Jakarta, Gatra.com - Kerjasama Belt and Road Inisiative antara Indonesia dan Cina yang telah dilaksanakan pada tanggal 25-28 April 2019 di Beijing berpotensi memiliki dampak buruk terhadap penurunan emisi karbon dan perubahan iklim karena proyek strategis yang diajukan sebagian besar adalah pembangunan listrik dengan energi batu bara.
Organisasi Wahana Lingkungan Hidup Indonesia (WALHI) menyebutkan energi kotor masih mendominasi kerjasama tersebut. Hal itu disampaikan Juru Kampanye Nasional WALHI Edo Rakhman, proyek yang paling diminati swasta adalah pengadaan listrik. Dalam konteks ini mengacu pada swasta karena sebelumnya Menko Bidang Maritim Luhut Pandjaitan sebutkan bahwa skema yang dibangun adalah Business to Business dan tidak melibatkan APBN.

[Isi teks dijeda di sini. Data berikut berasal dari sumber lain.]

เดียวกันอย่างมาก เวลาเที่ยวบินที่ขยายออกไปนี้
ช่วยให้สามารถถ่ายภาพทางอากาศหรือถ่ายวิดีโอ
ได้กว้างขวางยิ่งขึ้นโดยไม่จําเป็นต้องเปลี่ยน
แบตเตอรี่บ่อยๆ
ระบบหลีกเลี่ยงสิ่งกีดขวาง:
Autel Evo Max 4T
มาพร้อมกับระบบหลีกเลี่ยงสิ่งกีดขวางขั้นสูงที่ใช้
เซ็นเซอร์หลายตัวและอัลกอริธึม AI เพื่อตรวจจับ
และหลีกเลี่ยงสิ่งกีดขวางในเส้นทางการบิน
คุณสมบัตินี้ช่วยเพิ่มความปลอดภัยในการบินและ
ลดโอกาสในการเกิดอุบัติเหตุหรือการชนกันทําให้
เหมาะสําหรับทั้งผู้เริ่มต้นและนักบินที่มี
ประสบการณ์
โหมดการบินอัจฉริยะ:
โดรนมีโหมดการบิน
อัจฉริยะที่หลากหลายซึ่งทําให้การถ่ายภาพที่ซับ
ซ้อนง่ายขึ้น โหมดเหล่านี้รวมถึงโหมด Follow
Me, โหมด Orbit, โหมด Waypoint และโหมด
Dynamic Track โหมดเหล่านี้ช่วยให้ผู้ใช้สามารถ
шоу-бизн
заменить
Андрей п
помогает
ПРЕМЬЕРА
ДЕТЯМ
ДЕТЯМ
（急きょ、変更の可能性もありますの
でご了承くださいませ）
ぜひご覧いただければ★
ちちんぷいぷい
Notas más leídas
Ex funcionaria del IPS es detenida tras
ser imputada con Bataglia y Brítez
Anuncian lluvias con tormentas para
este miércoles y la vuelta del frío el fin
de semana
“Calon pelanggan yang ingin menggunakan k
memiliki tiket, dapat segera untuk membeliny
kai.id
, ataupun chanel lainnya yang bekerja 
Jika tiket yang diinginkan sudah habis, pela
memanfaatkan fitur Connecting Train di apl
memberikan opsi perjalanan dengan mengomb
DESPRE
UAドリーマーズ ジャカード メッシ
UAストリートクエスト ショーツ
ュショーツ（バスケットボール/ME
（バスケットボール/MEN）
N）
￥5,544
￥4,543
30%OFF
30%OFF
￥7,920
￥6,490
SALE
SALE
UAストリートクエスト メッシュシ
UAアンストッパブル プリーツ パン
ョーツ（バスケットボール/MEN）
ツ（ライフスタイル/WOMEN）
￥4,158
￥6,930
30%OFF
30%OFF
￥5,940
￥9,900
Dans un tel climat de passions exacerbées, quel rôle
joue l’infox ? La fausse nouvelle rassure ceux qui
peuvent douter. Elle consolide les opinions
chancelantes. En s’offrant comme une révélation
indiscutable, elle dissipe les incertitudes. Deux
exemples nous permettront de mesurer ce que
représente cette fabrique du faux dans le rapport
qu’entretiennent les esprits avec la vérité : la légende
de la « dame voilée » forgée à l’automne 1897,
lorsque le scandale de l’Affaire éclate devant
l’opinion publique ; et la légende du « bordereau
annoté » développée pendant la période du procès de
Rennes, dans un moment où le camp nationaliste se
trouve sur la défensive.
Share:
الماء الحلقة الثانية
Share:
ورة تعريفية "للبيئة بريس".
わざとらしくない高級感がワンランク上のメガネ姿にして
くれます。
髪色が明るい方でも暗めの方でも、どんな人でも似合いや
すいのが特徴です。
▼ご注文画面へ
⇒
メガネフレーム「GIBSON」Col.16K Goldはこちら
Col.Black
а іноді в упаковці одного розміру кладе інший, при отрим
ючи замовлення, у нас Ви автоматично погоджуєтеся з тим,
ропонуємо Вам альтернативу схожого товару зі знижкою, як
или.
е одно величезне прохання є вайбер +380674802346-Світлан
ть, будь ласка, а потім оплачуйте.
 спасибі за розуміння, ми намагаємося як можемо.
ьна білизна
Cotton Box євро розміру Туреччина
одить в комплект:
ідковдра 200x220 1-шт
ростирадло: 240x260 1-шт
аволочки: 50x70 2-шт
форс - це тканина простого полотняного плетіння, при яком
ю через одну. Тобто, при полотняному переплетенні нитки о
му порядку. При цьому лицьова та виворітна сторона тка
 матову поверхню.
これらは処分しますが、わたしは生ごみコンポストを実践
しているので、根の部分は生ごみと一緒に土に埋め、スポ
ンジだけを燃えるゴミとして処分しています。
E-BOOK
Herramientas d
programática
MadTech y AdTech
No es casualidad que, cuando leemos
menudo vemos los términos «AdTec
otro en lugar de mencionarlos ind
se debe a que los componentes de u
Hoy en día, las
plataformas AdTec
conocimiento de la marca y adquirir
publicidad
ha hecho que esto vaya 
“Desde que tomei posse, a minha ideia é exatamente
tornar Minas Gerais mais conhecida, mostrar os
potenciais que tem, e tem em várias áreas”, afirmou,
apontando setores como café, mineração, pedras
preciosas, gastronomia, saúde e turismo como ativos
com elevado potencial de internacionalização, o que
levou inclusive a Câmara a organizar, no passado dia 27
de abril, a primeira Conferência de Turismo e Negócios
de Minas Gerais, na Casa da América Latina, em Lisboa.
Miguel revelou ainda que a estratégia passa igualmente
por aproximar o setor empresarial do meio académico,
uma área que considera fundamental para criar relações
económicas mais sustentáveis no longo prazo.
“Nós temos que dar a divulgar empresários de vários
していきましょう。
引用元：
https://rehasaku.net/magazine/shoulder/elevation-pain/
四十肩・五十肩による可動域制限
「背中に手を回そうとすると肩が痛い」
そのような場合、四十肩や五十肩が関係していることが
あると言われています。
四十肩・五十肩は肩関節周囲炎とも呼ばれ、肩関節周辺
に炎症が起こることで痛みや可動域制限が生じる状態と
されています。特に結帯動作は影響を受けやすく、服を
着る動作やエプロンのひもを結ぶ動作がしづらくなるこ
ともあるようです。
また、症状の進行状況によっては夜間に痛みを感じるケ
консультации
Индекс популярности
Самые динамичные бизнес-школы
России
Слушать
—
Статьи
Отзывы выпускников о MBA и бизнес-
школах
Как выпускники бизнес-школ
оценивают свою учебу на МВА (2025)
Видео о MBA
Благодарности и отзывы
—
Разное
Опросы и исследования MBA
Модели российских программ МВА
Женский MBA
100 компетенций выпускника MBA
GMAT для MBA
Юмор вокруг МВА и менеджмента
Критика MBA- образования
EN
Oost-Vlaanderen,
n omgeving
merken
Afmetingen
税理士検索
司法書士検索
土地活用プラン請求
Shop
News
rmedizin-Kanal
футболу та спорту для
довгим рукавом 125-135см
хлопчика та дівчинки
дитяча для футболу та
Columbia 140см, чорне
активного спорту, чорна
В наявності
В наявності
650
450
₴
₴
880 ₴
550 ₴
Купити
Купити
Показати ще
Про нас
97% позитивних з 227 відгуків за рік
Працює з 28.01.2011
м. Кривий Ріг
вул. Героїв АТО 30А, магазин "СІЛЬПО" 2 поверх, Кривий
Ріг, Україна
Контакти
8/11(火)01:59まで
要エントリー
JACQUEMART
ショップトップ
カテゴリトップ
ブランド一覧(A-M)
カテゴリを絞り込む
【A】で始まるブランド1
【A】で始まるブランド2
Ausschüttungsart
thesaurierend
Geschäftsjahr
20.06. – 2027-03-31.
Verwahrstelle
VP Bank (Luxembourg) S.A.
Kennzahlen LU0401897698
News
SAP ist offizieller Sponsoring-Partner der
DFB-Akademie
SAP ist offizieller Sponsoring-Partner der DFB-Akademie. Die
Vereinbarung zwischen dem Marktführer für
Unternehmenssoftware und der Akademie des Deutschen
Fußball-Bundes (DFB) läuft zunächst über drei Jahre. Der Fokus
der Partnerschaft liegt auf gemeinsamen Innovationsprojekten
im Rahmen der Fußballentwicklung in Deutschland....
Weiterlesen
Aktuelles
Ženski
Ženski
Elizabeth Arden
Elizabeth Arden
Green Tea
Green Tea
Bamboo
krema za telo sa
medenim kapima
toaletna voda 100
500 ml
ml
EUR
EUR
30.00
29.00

"Kalau kita tarik lebih spesifik terkait sektor yang paling diminati oleh sektor swasta mengelola ini ada 5 sektor terbesar. Soal pengadaan listrik ini masuk salah satu sektor yg akan menjadi fokus swasta di dalam berinvestasi dengan menggunakan hutang luar negeri," ujarnya di kantor Walhi Mampang, Jakarta Selatan (29/04).
Setidaknya proyek pembangkit listrik batubara masih mendominasi pinjaman sektor listrik di Belt and Road Initiative dan menyumbang porsi terbesar 42% dari pembiayaan sektor energi oleh bank-bank Cina pada tahun 2018.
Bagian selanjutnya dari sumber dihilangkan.